Girl, 13, dies one day after getting cancer diagnosis
- Published
A girl died of cancer a day after being diagnosed, her mother has said.
Kelly Baverstock said daughter Tanisha, 13, was "skin and bone" and "barely able to lift her head" but Salisbury District Hospital said she had a chest infection and prescribed antibiotics.
The next day, she took her to Bristol Royal Hospital for Children and after a five-hour wait Tanisha was diagnosed with cancer. She died within 24 hours.
Both hospitals said they were unable to comment on individual cases.
The teenager, from Calne in Wiltshire, had been coughing for a few weeks when she was seen by a GP in mid-January and again on 25 January and prescribed antibiotics.
"She started losing weight, was getting out of breath at school and was getting weaker and weaker," mother-of-nine Ms Baverstock said.
"But on both the doctor's visits she was not taken seriously and fobbed off with antibiotics with no real effort of diagnosis or urgency."

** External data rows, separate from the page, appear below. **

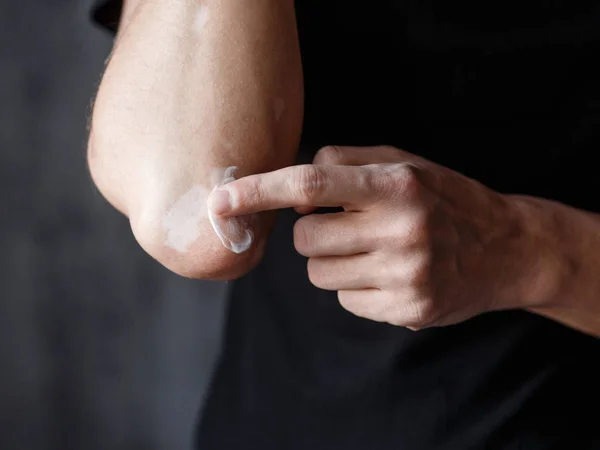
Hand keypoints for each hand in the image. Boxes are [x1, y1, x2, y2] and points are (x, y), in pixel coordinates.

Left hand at [208, 146, 557, 328]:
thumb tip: (290, 185)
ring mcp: (404, 275)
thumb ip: (345, 162)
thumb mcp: (404, 164)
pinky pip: (345, 300)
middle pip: (305, 239)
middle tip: (346, 225)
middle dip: (312, 232)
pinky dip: (354, 285)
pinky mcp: (406, 310)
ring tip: (373, 248)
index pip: (311, 184)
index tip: (220, 200)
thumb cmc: (446, 198)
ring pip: (319, 274)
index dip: (259, 191)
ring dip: (333, 260)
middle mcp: (401, 230)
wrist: (506, 249)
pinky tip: (387, 273)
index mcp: (396, 185)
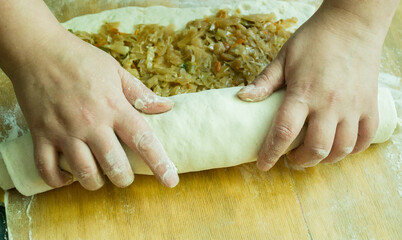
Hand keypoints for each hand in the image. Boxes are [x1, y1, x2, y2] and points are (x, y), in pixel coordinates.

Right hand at [7, 30, 178, 189]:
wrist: (37, 50)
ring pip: (84, 173)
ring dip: (95, 182)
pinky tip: (68, 177)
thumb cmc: (80, 59)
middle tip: (124, 174)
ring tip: (99, 176)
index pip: (143, 141)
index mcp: (114, 107)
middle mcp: (91, 123)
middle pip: (114, 166)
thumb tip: (167, 106)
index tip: (170, 181)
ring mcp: (64, 131)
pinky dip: (58, 180)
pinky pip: (47, 169)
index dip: (159, 164)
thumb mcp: (115, 71)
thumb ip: (140, 93)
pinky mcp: (40, 134)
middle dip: (124, 178)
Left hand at [237, 5, 385, 169]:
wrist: (352, 24)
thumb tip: (242, 98)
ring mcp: (353, 106)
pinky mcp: (370, 105)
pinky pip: (364, 139)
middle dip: (300, 161)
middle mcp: (330, 104)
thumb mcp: (284, 57)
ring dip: (324, 159)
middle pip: (316, 148)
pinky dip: (352, 150)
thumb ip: (264, 81)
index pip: (283, 132)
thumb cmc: (314, 39)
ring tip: (313, 154)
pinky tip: (339, 147)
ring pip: (341, 149)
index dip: (270, 153)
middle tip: (291, 158)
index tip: (263, 165)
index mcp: (303, 93)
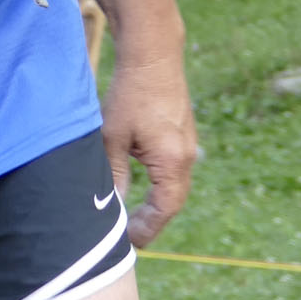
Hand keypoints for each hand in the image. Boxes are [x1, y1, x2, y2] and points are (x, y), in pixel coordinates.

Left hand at [102, 58, 196, 247]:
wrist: (153, 57)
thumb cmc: (130, 94)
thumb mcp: (113, 138)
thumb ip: (115, 175)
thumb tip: (112, 207)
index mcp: (172, 160)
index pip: (165, 209)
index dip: (147, 229)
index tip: (130, 242)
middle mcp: (186, 156)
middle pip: (174, 202)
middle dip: (153, 222)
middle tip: (130, 237)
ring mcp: (188, 146)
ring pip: (176, 187)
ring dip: (158, 205)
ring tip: (134, 218)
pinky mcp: (183, 136)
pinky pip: (176, 172)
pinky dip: (162, 187)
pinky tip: (144, 190)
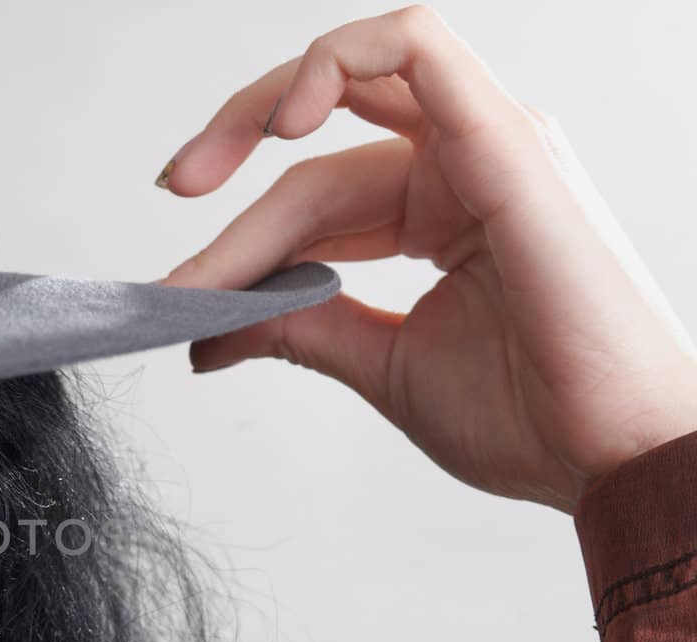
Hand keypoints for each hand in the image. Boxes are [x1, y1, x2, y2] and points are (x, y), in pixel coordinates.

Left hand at [153, 3, 696, 514]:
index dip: (234, 235)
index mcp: (440, 208)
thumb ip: (299, 324)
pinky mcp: (505, 140)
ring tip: (197, 186)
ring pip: (344, 88)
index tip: (176, 296)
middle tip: (171, 205)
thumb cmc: (525, 415)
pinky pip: (415, 46)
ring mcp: (488, 143)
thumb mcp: (377, 361)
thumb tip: (208, 330)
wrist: (606, 458)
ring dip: (255, 118)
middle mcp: (464, 161)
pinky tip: (280, 126)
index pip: (313, 192)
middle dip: (227, 151)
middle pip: (318, 129)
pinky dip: (333, 65)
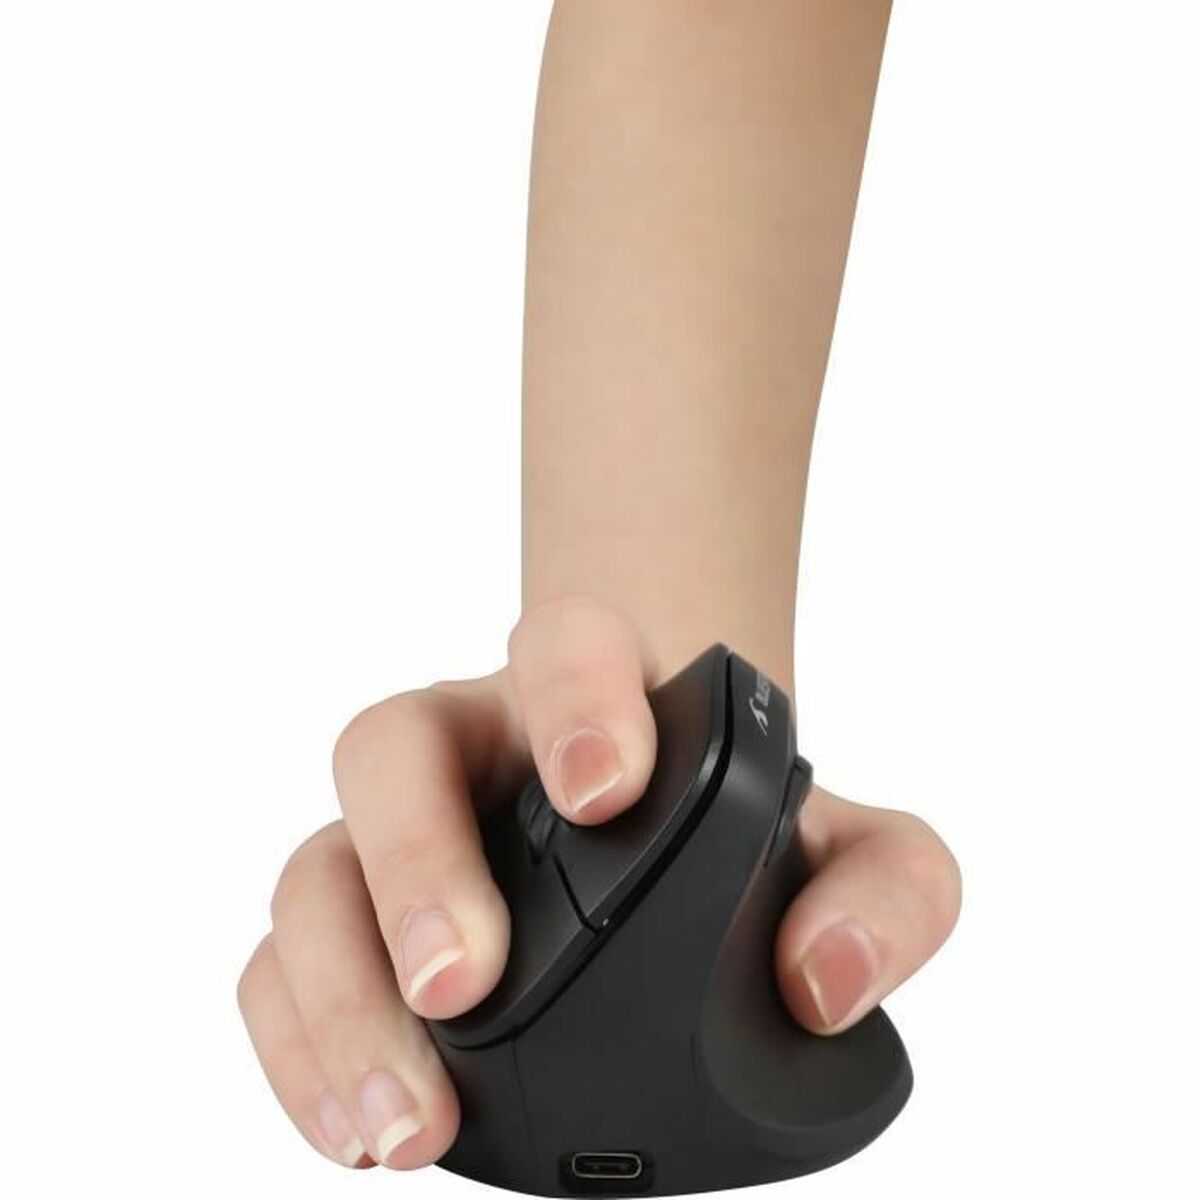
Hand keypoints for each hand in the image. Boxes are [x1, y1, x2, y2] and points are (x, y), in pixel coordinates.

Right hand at [237, 598, 960, 1170]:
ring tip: (408, 1120)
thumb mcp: (858, 851)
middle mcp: (472, 748)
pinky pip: (282, 965)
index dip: (574, 697)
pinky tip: (358, 1125)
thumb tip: (825, 979)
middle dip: (418, 863)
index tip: (605, 790)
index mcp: (591, 697)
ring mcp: (400, 833)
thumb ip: (891, 890)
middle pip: (390, 749)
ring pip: (315, 870)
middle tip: (469, 982)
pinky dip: (300, 1043)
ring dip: (340, 993)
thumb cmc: (747, 842)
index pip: (564, 642)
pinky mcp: (355, 927)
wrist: (664, 855)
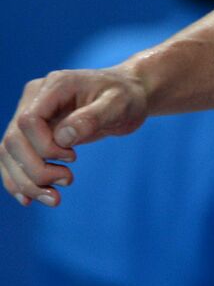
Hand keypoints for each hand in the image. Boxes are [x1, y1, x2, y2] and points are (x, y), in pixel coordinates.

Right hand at [1, 68, 148, 206]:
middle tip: (68, 181)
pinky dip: (19, 180)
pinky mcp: (32, 132)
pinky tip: (32, 199)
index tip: (73, 157)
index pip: (29, 120)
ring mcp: (30, 114)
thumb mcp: (119, 104)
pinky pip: (14, 158)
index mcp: (55, 85)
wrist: (130, 95)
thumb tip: (63, 138)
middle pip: (13, 140)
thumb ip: (92, 118)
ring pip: (9, 153)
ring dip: (26, 182)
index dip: (44, 146)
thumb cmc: (127, 97)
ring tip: (54, 199)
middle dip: (35, 170)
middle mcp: (35, 98)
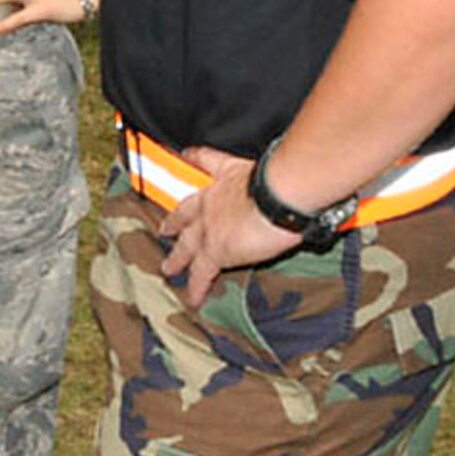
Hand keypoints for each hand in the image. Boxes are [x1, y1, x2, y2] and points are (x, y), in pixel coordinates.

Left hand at [159, 145, 302, 305]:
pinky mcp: (214, 252)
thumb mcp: (270, 166)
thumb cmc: (283, 179)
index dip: (194, 159)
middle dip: (175, 222)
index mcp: (226, 177)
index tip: (184, 156)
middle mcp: (211, 201)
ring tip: (168, 268)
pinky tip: (193, 299)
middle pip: (185, 213)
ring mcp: (208, 227)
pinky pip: (201, 274)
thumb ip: (271, 171)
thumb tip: (290, 169)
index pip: (205, 162)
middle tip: (164, 230)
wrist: (278, 196)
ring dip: (178, 258)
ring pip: (186, 246)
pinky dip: (197, 288)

A week later, she found out her daughter had a "blood infection" and was given an outpatients appointment at Salisbury District Hospital.
Despite being told the teenager's chest X-ray showed "changes to her lungs", the hospital sent them home with antibiotics and told them to come back in four weeks.
But the following morning, hospital staff called saying they had reviewed the X-rays and found "something really nasty growing in her lungs".
With her head "spinning" Ms Baverstock said she tried repeatedly to get hold of her doctor and finally gave up and "took a chance" and drove her daughter to Bristol Royal Hospital for Children.
'Riddled with it'
"She was being really brave but she was in the last stages of dying; she couldn't hold up her head and her fingernails were going purple," she said.
"But they treated her like a normal A&E patient - she just sat there for hours."
Five hours later, following a further X-ray, she was told her daughter had cancer. Tanisha died the next day.
"She was riddled with it - all in her chest and her heart - and she was only breathing from one lung," Ms Baverstock said.
"I don't know what to say or do. I went in with her and came out without her.
"I feel that the hospitals, doctors and those that I placed Tanisha in the care of have failed and been negligent and failed to do their jobs correctly."
In a letter given to Ms Baverstock, Salisbury District Hospital admitted there had been a "muddle in referrals" but it was because the family had recently moved from Salisbury to Calne.
Bristol Royal Hospital for Children said in a statement that it was unable to comment on individual cases "due to patient confidentiality".